Eviction is irreversible. The audit-log entry is permanent; re-registering the same agent id would need a fresh passport and operator countersign, and the history is forever visible.
Step 7 — Iterate¶
Constitutions amend. The current CLI ships a v1 path: edit the YAML, recompile, and re-activate with a bumped version:
# Edit refund-cap.yutha — say, drop the refund cap from $100 to $50.
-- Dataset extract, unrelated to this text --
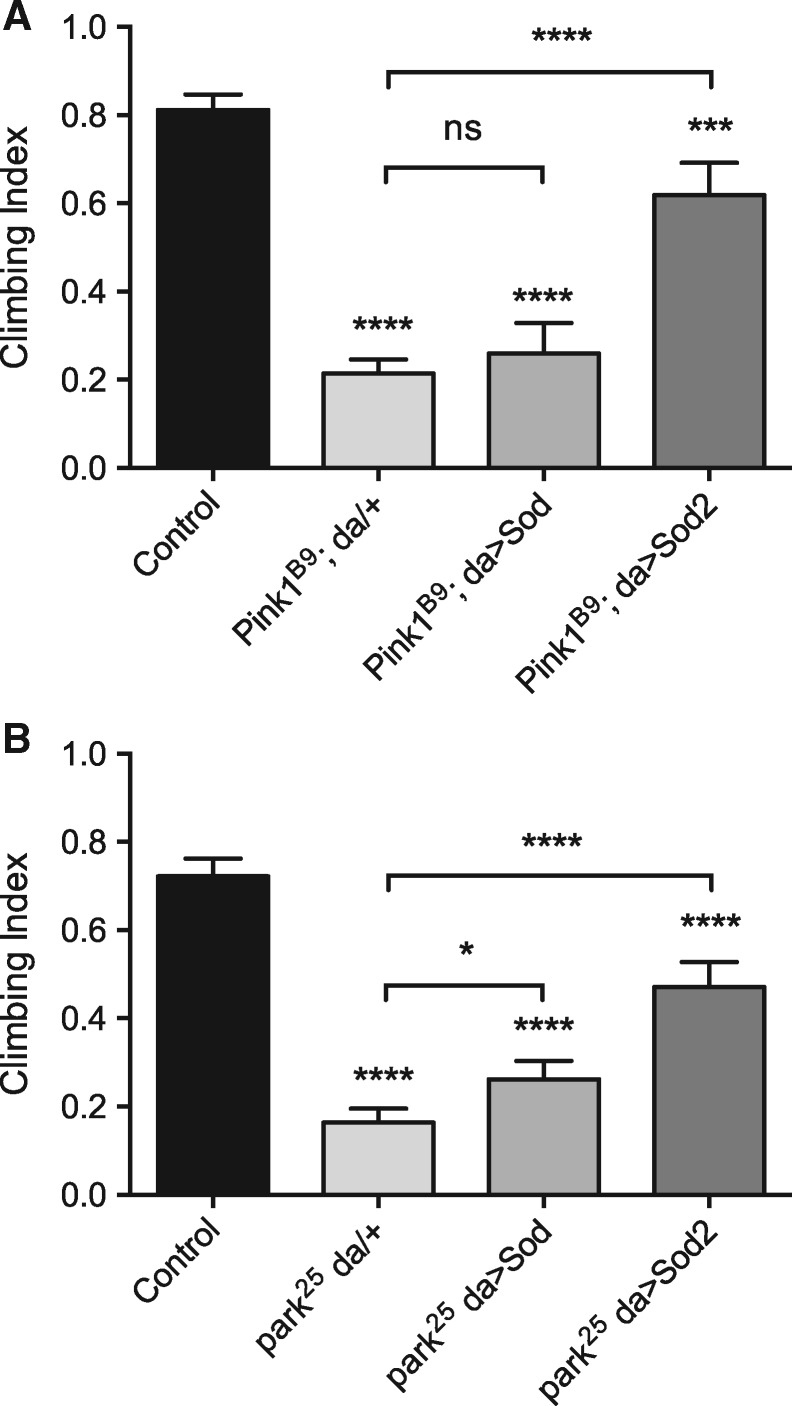
Analysis of Sod and Sod2 expression in Pink1/parkin mutant locomotor assays. Climbing assay of (A) Pink1 and (B) parkin mutant flies upon ubiquitous (da-GAL4 driver) transgenic expression of Sod or Sod2. Charts show mean and 95% CI, n > 100 animals. Statistical analysis used Kruskal–Wallis with Dunn’s multiple comparisons test (*P < 0.05, ***P < 0.001, ****P < 0.0001; ns, non-significant).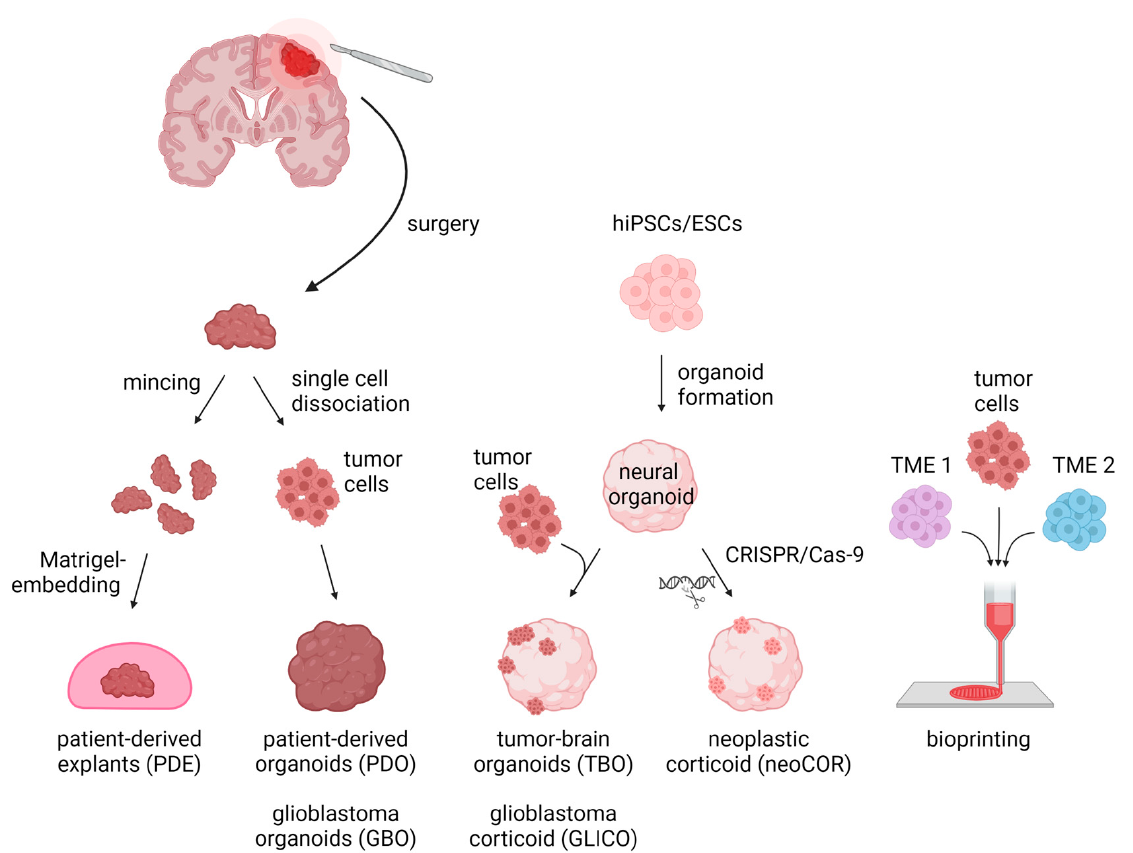
Figure 1. Three-dimensional in vitro tumor models can be derived from either primary patient materials or generated de novo from pluripotent stem cells. PDEs and PDOs are derived from patients’ resected tumor tissue, which is minced and Matrigel-embedded for PDE generation or is single-cell dissociated followed by re-aggregation for PDOs/GBOs. TBOs/GLICOs and neoCORs are generated by seeding hiPSCs/ESCs for organoid generation, followed by co-culture with tumor cells for TBOs/GLICOs or CRISPR-Cas9-based gene editing for neoCORs. To create 3D models via bioprinting, tumor cells are loaded together with TME cells into a bioink and spatially printed. Abbreviations: PDE: patient-derived explant; PDO: patient-derived tumor organoid; GBO; glioblastoma organoid; TBO: tumor-brain organoid; GLICO: glioblastoma corticoid; neoCOR: neoplastic corticoid; 3D: three- dimensional; hiPSC: human induced pluripotent stem cell; ESC: embryonic stem cell; TME1/2: tumor microenvironment cell type 1 or 2. Created with BioRender.com (accessed on 7 November 2022). In contrast to traditional mono-layer and spheroid cultures, organoids across all mod- els can preserve intra- and intertumoral heterogeneity [23,29,37] and establish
yutha-ops compile refund-cap.yutha
yutha-ops activate \
refund-cap.cedar \
--engine-config refund-cap.engine.yaml \
--version 1.0.1
The new constitution takes effect immediately for every subsequent
Send — the evaluator swap is atomic, so concurrent evaluations
see either the old constitution or the new one, never a partial
mix. The previous constitution.activate receipt stays in the
audit log forever; the new one would reference it as
parent_version once full amendment plumbing lands (the CLI v1
path leaves parent_version empty — quorum, supervisor
countersign, and proper amendment receipts are a Phase 4 follow-on).
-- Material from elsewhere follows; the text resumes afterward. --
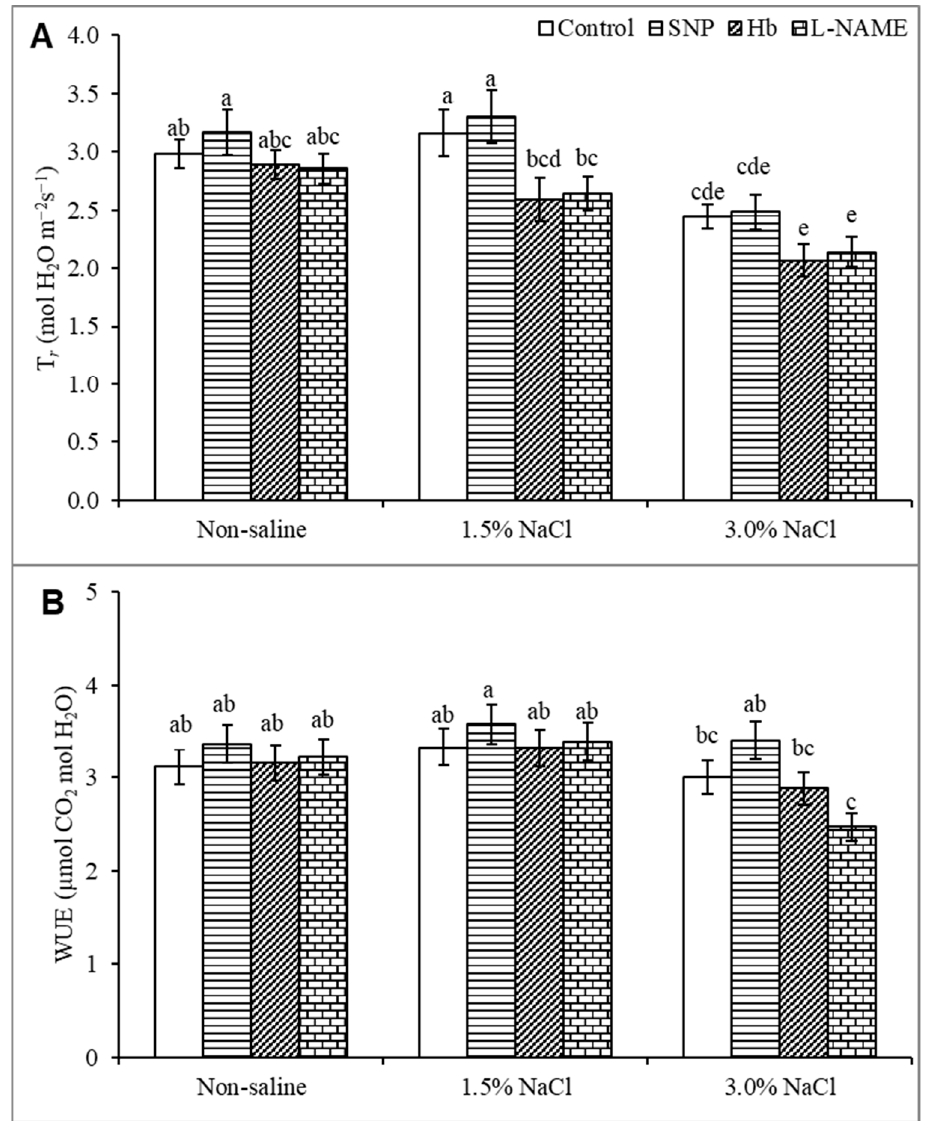
Figure 4. Transpiration rate ( A ) and water use efficiency, WUE ( B ) of Kandelia obovata treated with different salt concentrations and with 100 µM sodium nitroprusside (SNP, a NO donor), hemoglobin (Hb, a NO scavenger), or N ω -nitro- L -arginine methyl ester ( L -NAME, a NO synthase inhibitor). Mean ( ± SD) was calculated from three replicates for each treatment. Bars with different letters are significantly different at p ≤ 0.05, applying Tukey’s HSD test.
Re-running yutha-ops grep constitution.activate after a few
iterations shows you the full history.
Where to go from here¶
You now have the full operator surface in muscle memory: author in YAML, compile, activate, grep, revoke. Three follow-on tracks:
- Custom workloads. The two shipped workload schemas
(
support-queue,code-review) live under/spec/constitution/canonical-schemas/v1.1.0/. Authoring a new one is a Cedarentity+actionschema fragment plus a registration entry inyutha-cedar-plus'sloader.rs. The README under that directory walks the pattern. - The four-stage loop in depth. RFC
0013 is the
source of truth for stage cadence, reputation deltas, and the
reversal contract. Read it before tuning
escalate_aftervalues in production. - Operator credential hygiene. RFC 0009 §3 details the minimum credential lifecycle. Key rotation, multi-key trust bundles, and rate-limited revocation are explicit follow-ons for Phase 3.
If you want to drive the same workflow programmatically (CI
pipeline, automation, GitOps-style amendment workflow), use the
Python SDK's ConstitutionAPI directly — yutha-ops is a thin
wrapper around the same ConstitutionService.Activate and
AdmissionService.OperatorRevoke RPCs it exposes.